SUPPLIED DATA:
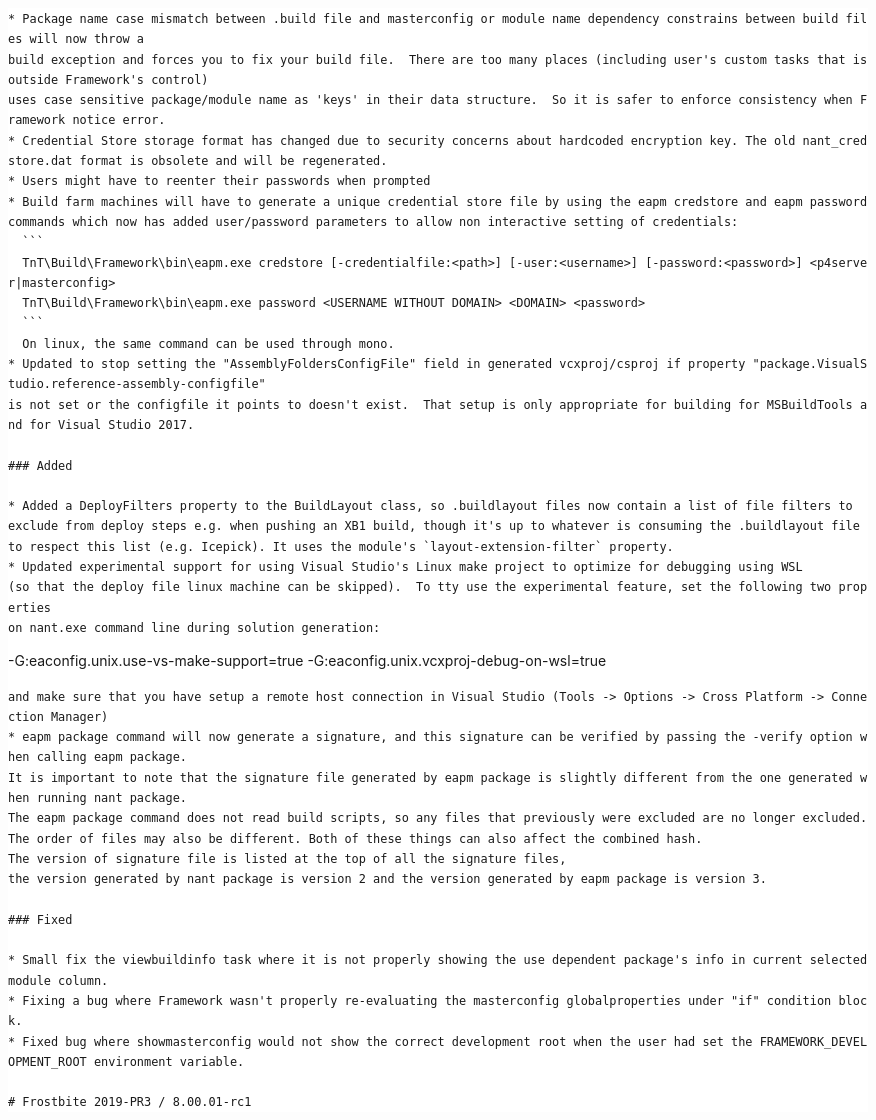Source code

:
  ```
* Package name case mismatch between .build file and masterconfig or module name dependency constrains between build files will now throw a 
  build exception and forces you to fix your build file.  There are too many places (including user's custom tasks that is outside Framework's control) 
  uses case sensitive package/module name as 'keys' in their data structure.  So it is safer to enforce consistency when Framework notice error.
* Credential Store storage format has changed due to security concerns about hardcoded encryption key. The old nant_credstore.dat format is obsolete and will be regenerated.
  * Users might have to reenter their passwords when prompted
  * Build farm machines will have to generate a unique credential store file by using the eapm credstore and eapm password commands which now has added user/password parameters to allow non interactive setting of credentials:
    ```
    TnT\Build\Framework\bin\eapm.exe credstore [-credentialfile:<path>] [-user:<username>] [-password:<password>] <p4server|masterconfig>
    TnT\Build\Framework\bin\eapm.exe password <USERNAME WITHOUT DOMAIN> <DOMAIN> <password>
    ```
    On linux, the same command can be used through mono.
* Updated to stop setting the "AssemblyFoldersConfigFile" field in generated vcxproj/csproj if property "package.VisualStudio.reference-assembly-configfile"
  is not set or the configfile it points to doesn't exist.  That setup is only appropriate for building for MSBuildTools and for Visual Studio 2017.

### Added

* Added a DeployFilters property to the BuildLayout class, so .buildlayout files now contain a list of file filters to
  exclude from deploy steps e.g. when pushing an XB1 build, though it's up to whatever is consuming the .buildlayout file
  to respect this list (e.g. Icepick). It uses the module's `layout-extension-filter` property.
* Updated experimental support for using Visual Studio's Linux make project to optimize for debugging using WSL
  (so that the deploy file linux machine can be skipped).  To tty use the experimental feature, set the following two properties 
  on nant.exe command line during solution generation:
  ```
  -G:eaconfig.unix.use-vs-make-support=true
  -G:eaconfig.unix.vcxproj-debug-on-wsl=true
  ```
  and make sure that you have setup a remote host connection in Visual Studio (Tools -> Options -> Cross Platform -> Connection Manager)
* eapm package command will now generate a signature, and this signature can be verified by passing the -verify option when calling eapm package.
  It is important to note that the signature file generated by eapm package is slightly different from the one generated when running nant package.
  The eapm package command does not read build scripts, so any files that previously were excluded are no longer excluded.
  The order of files may also be different. Both of these things can also affect the combined hash.
  The version of signature file is listed at the top of all the signature files, 
  the version generated by nant package is version 2 and the version generated by eapm package is version 3.

### Fixed

* Small fix the viewbuildinfo task where it is not properly showing the use dependent package's info in current selected module column.
* Fixing a bug where Framework wasn't properly re-evaluating the masterconfig globalproperties under "if" condition block.
* Fixed bug where showmasterconfig would not show the correct development root when the user had set the FRAMEWORK_DEVELOPMENT_ROOT environment variable.

# Frostbite 2019-PR3 / 8.00.01-rc1

  ```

EXERCISE OBJECTIVE: Say how many lines of the listing above include the word "this", and give no other text.

RESPONSE AREA: 2